### PROBLEM REQUIREMENTS
Reproduce every line of the records below as a single numbered list, leaving out any blank lines.

### MATERIAL SHOWN
— begin —

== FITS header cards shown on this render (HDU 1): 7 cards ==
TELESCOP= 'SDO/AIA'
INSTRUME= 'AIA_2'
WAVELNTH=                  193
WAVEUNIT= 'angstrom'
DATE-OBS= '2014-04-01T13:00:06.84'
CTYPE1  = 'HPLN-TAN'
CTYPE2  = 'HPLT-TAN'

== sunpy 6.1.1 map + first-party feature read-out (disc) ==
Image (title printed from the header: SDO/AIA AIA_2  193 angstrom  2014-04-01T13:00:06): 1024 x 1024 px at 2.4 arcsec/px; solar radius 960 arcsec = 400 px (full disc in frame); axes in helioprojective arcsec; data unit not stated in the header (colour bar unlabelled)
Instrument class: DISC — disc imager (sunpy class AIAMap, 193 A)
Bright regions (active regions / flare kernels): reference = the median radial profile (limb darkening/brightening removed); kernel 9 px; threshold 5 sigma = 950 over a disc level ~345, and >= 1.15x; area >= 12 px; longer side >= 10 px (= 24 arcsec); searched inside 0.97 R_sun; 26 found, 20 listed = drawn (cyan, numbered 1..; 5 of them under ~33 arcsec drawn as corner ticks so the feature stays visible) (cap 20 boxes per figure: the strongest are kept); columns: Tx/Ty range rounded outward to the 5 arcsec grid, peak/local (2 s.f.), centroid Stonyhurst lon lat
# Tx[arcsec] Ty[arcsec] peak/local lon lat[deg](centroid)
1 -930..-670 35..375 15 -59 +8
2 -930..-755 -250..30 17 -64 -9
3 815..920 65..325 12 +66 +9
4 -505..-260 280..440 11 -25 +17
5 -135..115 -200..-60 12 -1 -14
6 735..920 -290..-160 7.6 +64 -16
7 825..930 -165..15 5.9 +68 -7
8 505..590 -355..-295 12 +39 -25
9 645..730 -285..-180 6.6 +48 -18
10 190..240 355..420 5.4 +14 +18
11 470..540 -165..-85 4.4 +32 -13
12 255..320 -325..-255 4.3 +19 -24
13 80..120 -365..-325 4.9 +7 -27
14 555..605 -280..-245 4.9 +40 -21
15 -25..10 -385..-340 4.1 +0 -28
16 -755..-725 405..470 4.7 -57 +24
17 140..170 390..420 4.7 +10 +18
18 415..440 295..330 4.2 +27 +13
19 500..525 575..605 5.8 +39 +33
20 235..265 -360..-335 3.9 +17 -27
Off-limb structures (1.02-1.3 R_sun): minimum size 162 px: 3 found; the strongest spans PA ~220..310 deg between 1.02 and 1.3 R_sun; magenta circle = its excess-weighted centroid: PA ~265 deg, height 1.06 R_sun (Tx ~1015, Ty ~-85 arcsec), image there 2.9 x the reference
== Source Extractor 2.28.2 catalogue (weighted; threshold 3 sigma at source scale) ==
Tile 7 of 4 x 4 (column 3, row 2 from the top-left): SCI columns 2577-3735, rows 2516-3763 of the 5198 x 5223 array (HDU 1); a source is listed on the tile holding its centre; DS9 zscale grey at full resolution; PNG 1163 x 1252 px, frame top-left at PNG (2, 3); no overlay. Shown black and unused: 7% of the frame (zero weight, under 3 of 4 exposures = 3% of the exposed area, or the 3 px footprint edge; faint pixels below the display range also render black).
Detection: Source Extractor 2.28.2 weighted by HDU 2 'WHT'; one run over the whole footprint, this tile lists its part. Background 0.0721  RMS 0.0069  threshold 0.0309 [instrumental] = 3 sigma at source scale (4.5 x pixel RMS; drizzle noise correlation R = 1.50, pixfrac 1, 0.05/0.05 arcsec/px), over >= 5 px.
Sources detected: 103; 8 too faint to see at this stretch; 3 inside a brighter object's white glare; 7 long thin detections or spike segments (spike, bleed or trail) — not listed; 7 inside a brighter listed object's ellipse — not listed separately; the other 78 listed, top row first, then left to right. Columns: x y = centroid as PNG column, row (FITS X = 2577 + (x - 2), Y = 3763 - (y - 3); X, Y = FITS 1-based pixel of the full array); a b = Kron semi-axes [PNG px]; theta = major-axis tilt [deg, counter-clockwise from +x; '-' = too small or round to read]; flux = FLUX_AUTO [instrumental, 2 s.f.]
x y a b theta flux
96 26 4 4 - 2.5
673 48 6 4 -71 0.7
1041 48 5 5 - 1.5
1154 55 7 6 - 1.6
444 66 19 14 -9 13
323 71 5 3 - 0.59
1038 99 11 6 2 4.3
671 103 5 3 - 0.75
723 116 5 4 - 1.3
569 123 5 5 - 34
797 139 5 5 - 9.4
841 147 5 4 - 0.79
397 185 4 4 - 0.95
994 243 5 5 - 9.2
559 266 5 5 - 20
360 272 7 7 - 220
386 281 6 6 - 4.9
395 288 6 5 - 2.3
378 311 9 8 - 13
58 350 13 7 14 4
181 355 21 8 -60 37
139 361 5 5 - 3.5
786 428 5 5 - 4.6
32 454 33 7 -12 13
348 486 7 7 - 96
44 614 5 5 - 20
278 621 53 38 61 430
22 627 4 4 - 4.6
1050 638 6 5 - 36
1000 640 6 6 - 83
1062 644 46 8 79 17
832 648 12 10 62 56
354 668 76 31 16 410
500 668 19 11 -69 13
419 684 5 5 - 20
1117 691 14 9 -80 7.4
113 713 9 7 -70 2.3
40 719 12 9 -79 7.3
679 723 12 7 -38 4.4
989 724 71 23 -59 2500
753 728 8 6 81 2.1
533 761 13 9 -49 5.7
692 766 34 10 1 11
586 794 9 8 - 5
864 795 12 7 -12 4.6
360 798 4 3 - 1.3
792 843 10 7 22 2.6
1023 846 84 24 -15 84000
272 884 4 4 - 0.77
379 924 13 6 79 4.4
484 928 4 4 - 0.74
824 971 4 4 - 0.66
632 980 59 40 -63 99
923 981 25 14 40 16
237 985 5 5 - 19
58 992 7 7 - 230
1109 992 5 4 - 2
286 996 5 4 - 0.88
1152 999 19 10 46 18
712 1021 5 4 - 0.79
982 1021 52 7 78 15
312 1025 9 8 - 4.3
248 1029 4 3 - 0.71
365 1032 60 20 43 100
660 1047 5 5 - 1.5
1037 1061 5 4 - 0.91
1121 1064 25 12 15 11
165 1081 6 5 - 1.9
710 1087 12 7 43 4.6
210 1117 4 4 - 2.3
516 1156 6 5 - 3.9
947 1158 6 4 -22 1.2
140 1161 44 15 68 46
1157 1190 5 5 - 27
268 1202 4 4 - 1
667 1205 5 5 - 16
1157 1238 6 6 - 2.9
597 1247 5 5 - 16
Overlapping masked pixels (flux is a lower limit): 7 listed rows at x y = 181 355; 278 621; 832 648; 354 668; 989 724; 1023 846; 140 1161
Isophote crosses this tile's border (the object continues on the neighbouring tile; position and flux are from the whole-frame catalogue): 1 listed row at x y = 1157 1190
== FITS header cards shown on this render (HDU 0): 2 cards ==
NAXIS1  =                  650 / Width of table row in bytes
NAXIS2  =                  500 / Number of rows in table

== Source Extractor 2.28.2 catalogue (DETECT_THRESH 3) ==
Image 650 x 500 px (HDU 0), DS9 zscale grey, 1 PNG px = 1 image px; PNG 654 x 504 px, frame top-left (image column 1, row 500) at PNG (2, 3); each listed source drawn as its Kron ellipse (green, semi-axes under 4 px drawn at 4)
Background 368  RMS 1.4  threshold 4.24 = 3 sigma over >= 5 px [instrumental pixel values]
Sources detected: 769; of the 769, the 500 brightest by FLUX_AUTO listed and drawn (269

— end —

### IN RESPONSE
1. == FITS header cards shown on this render (HDU 1): 7 cards ==
2. TELESCOP= 'SDO/AIA'
3. INSTRUME= 'AIA_2'
4. WAVELNTH=                  193
5. WAVEUNIT= 'angstrom'
6. DATE-OBS= '2014-04-01T13:00:06.84'
7. CTYPE1  = 'HPLN-TAN'
8. CTYPE2  = 'HPLT-TAN'
9. == sunpy 6.1.1 map + first-party feature read-out (disc) ==
10. Image (title printed from the header: SDO/AIA AIA_2  193 angstrom  2014-04-01T13:00:06): 1024 x 1024 px at 2.4 arcsec/px; solar radius 960 arcsec = 400 px (full disc in frame); axes in helioprojective arcsec; data unit not stated in the header (colour bar unlabelled)
11. Instrument class: DISC — disc imager (sunpy class AIAMap, 193 A)
12. Bright regions (active regions / flare kernels): reference = the median radial profile (limb darkening/brightening removed); kernel 9 px; threshold 5 sigma = 950 over a disc level ~345, and >= 1.15x; area >= 12 px; longer side >= 10 px (= 24 arcsec); searched inside 0.97 R_sun; 26 found, 20 listed = drawn (cyan, numbered 1..; 5 of them under ~33 arcsec drawn as corner ticks so the feature stays visible) (cap 20 boxes per figure: the strongest are kept); columns: Tx/Ty range rounded outward to the 5 arcsec grid, peak/local (2 s.f.), centroid Stonyhurst lon lat
13. # Tx[arcsec] Ty[arcsec] peak/local lon lat[deg](centroid)
14. 1 -930..-670 35..375 15 -59 +8
15. 2 -930..-755 -250..30 17 -64 -9
16. 3 815..920 65..325 12 +66 +9
17. 4 -505..-260 280..440 11 -25 +17
18. 5 -135..115 -200..-60 12 -1 -14
19. 6 735..920 -290..-160 7.6 +64 -16
20. 7 825..930 -165..15 5.9 +68 -7
21. 8 505..590 -355..-295 12 +39 -25
22. 9 645..730 -285..-180 6.6 +48 -18
23. 10 190..240 355..420 5.4 +14 +18
24. 11 470..540 -165..-85 4.4 +32 -13
25. 12 255..320 -325..-255 4.3 +19 -24
26. 13 80..120 -365..-325 4.9 +7 -27
27. 14 555..605 -280..-245 4.9 +40 -21
28. 15 -25..10 -385..-340 4.1 +0 -28
29. 16 -755..-725 405..470 4.7 -57 +24
30. 17 140..170 390..420 4.7 +10 +18
31. 18 415..440 295..330 4.2 +27 +13
32. 19 500..525 575..605 5.8 +39 +33
33. 20 235..265 -360..-335 3.9 +17 -27
34. Off-limb structures (1.02-1.3 R_sun): minimum size 162 px: 3 found; the strongest spans PA ~220..310 deg between 1.02 and 1.3 R_sun; magenta circle = its excess-weighted centroid: PA ~265 deg, height 1.06 R_sun (Tx ~1015, Ty ~-85 arcsec), image there 2.9 x the reference
35. == Source Extractor 2.28.2 catalogue (weighted; threshold 3 sigma at source scale) ==
36. Tile 7 of 4 x 4 (column 3, row 2 from the top-left): SCI columns 2577-3735, rows 2516-3763 of the 5198 x 5223 array (HDU 1); a source is listed on the tile holding its centre; DS9 zscale grey at full resolution; PNG 1163 x 1252 px, frame top-left at PNG (2, 3); no overlay. Shown black and unused: 7% of the frame (zero weight, under 3 of 4 exposures = 3% of the exposed area, or the 3 px footprint edge; faint pixels below the display range also render black).
37. Detection: Source Extractor 2.28.2 weighted by HDU 2 'WHT'; one run over the whole footprint, this tile lists its part. Background 0.0721  RMS 0.0069  threshold 0.0309 [instrumental] = 3 sigma at source scale (4.5 x pixel RMS; drizzle noise correlation R = 1.50, pixfrac 1, 0.05/0.05 arcsec/px), over >= 5 px.
38. Sources detected: 103; 8 too faint to see at this stretch; 3 inside a brighter object's white glare; 7 long thin detections or spike segments (spike, bleed or trail) — not listed; 7 inside a brighter listed object's ellipse — not listed separately; the other 78 listed, top row first, then left to right. Columns: x y = centroid as PNG column, row (FITS X = 2577 + (x - 2), Y = 3763 - (y - 3); X, Y = FITS 1-based pixel of the full array); a b = Kron semi-axes [PNG px]; theta = major-axis tilt [deg, counter-clockwise from +x; '-' = too small or round to read]; flux = FLUX_AUTO [instrumental, 2 s.f.]
39. x y a b theta flux
40. 96 26 4 4 - 2.5
41. 673 48 6 4 -71 0.7
42. 1041 48 5 5 - 1.5
43. 1154 55 7 6 - 1.6
44. 444 66 19 14 -9 13
45. 323 71 5 3 - 0.59
46. 1038 99 11 6 2 4.3
47. 671 103 5 3 - 0.75
48. 723 116 5 4 - 1.3
49. 569 123 5 5 - 34
50. 797 139 5 5 - 9.4
51. 841 147 5 4 - 0.79
52. 397 185 4 4 - 0.95
53. 994 243 5 5 - 9.2
54. 559 266 5 5 - 20
55. 360 272 7 7 - 220
56. 386 281 6 6 - 4.9
57. 395 288 6 5 - 2.3
58. 378 311 9 8 - 13
59. 58 350 13 7 14 4
60. 181 355 21 8 -60 37
61. 139 361 5 5 - 3.5
62. 786 428 5 5 - 4.6
63. 32 454 33 7 -12 13
64. 348 486 7 7 - 96
65. 44 614 5 5 - 20
66. 278 621 53 38 61 430
67. 22 627 4 4 - 4.6
68. 1050 638 6 5 - 36
69. 1000 640 6 6 - 83
70. 1062 644 46 8 79 17
71. 832 648 12 10 62 56
72. 354 668 76 31 16 410
73. 500 668 19 11 -69 13
74. 419 684 5 5 - 20
75. 1117 691 14 9 -80 7.4
76. 113 713 9 7 -70 2.3
77. 40 719 12 9 -79 7.3
78. 679 723 12 7 -38 4.4
79. 989 724 71 23 -59 2500
80. 753 728 8 6 81 2.1
81. 533 761 13 9 -49 5.7
82. 692 766 34 10 1 11
83. 586 794 9 8 - 5
84. 864 795 12 7 -12 4.6
85. 360 798 4 3 - 1.3
86. 792 843 10 7 22 2.6
87. 1023 846 84 24 -15 84000
88. 272 884 4 4 - 0.77
89. 379 924 13 6 79 4.4
90. 484 928 4 4 - 0.74
91. 824 971 4 4 - 0.66
92. 632 980 59 40 -63 99
93. 923 981 25 14 40 16
94. 237 985 5 5 - 19
95. 58 992 7 7 - 230
96. 1109 992 5 4 - 2
97. 286 996 5 4 - 0.88
98. 1152 999 19 10 46 18
99. 712 1021 5 4 - 0.79
100. 982 1021 52 7 78 15
101. 312 1025 9 8 - 4.3
102. 248 1029 4 3 - 0.71
103. 365 1032 60 20 43 100
104. 660 1047 5 5 - 1.5
105. 1037 1061 5 4 - 0.91
106. 1121 1064 25 12 15 11
107. 165 1081 6 5 - 1.9
108. 710 1087 12 7 43 4.6
109. 210 1117 4 4 - 2.3
110. 516 1156 6 5 - 3.9
111. 947 1158 6 4 -22 1.2
112. 140 1161 44 15 68 46
113. 1157 1190 5 5 - 27
114. 268 1202 4 4 - 1
115. 667 1205 5 5 - 16
116. 1157 1238 6 6 - 2.9
117. 597 1247 5 5 - 16
118. Overlapping masked pixels (flux is a lower limit): 7 listed rows at x y = 181 355; 278 621; 832 648; 354 668; 989 724; 1023 846; 140 1161
119. Isophote crosses this tile's border (the object continues on the neighbouring tile; position and flux are from the whole-frame catalogue): 1 listed row at x y = 1157 1190
120. == FITS header cards shown on this render (HDU 0): 2 cards ==
121. NAXIS1  =                  650 / Width of table row in bytes
122. NAXIS2  =                  500 / Number of rows in table
123. == Source Extractor 2.28.2 catalogue (DETECT_THRESH 3) ==
124. Image 650 x 500 px (HDU 0), DS9 zscale grey, 1 PNG px = 1 image px; PNG 654 x 504 px, frame top-left (image column 1, row 500) at PNG (2, 3); each listed source drawn as its Kron ellipse (green, semi-axes under 4 px drawn at 4)
125. Background 368  RMS 1.4  threshold 4.24 = 3 sigma over >= 5 px [instrumental pixel values]
126. Sources detected: 769; of the 769, the 500 brightest by FLUX_AUTO listed and drawn (269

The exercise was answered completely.